Consider this post from Barry Ritholtz on May 15th.
“If you’re bullish and wrong, you usually have plenty of company. But if you’re bearish and wrong, it’s almost unforgivable.”
-Bob Kargenian, TABR Capital Management, Barron’s DECEMBER 15, 2012
The above quote from Barron’s has been on my mind for a while. I thought of it again as the markets have made a series of new highs, and the bear community has been split. Some have been “forced in,” while others have doubled down.
The quote has been bugging me too. It wasn’t able to figure out exactly why I was so bothered until I read the now viral post from Josh Brown’s blog, The Reformed Broker, in which…destroys the 1999 comparison. The post felt like I was reading a Ben Stein or a Ken Fisher article from 2008 when then they dismissed the bears and smugly detailed how preposterous it was for anyone to disagree with them. I couldn’t help but be reminded of the quote from Ben Stein that came after the 08 crash when he said, “If you didn’t lose a lot of money during the Panic of 2008, you were probably doing something wrong.”
Then it hit me. How different is Ben Stein’s quote from what Bob Kargenian said in Barrons or how Josh Brown is writing? Sure Stein was a clown, but are the sentiments any different?
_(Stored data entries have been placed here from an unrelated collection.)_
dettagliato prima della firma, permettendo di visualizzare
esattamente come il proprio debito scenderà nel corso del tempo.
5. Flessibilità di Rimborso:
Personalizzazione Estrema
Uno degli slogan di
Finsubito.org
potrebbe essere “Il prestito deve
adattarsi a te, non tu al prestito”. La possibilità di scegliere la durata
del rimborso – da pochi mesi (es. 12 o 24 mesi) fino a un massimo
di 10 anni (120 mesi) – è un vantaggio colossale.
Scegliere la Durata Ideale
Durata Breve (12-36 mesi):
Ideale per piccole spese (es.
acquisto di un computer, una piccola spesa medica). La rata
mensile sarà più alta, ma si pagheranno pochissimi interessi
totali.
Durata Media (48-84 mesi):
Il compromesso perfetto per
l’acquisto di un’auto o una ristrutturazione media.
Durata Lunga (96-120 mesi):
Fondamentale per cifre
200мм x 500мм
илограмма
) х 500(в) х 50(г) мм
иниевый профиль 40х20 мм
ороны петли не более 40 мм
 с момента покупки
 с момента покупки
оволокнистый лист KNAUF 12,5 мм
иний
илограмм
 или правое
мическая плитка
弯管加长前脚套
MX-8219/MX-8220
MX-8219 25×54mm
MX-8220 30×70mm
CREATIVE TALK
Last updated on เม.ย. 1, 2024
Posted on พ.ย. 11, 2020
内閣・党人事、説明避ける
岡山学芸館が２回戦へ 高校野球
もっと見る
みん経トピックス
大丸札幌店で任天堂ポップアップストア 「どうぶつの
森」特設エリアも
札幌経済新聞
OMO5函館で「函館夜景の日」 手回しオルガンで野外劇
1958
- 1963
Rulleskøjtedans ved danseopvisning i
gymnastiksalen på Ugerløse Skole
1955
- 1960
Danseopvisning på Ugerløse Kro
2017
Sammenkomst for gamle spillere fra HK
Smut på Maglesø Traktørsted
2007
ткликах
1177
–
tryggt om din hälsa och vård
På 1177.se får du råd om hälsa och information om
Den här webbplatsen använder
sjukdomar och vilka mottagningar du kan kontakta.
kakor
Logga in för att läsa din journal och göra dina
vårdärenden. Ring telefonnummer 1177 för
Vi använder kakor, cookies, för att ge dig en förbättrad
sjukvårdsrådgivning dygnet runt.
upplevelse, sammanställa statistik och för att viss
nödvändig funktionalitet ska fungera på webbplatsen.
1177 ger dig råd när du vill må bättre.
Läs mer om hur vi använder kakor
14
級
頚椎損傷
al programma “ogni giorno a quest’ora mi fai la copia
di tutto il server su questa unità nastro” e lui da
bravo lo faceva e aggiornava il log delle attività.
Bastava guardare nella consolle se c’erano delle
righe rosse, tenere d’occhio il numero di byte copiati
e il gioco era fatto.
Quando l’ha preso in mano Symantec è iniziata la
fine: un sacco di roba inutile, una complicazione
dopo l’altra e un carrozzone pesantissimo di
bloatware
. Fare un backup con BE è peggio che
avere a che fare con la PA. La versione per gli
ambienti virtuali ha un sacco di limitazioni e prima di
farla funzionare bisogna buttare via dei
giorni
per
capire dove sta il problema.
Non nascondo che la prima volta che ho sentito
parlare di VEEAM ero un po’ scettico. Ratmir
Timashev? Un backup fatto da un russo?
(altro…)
In the case of Josh Brown, there is an additional danger that comes with his writing talent and the conviction of his posts. He might actually convince people that his opinions are set in stone and as any successful investor knows, the inability to change one’s opinion is deadly. Unfortunately, people new to the market do not understand the danger and hold it against those who adjust to changing circumstances.
If those conditions do change, I hope Brown is able to change with them. If not, he’ll end up being this cycle’s Ben Stein.
Update 05/24/13: After writing this post it appears that Brown’s tone has become more cautious and I’m happy to see that. He certainly isn’t a “Ben Stein” but some of those really arrogant posts started worrying me. I also understand that he was speaking to the perma-bear audience and not to people who bought the fear on 2009.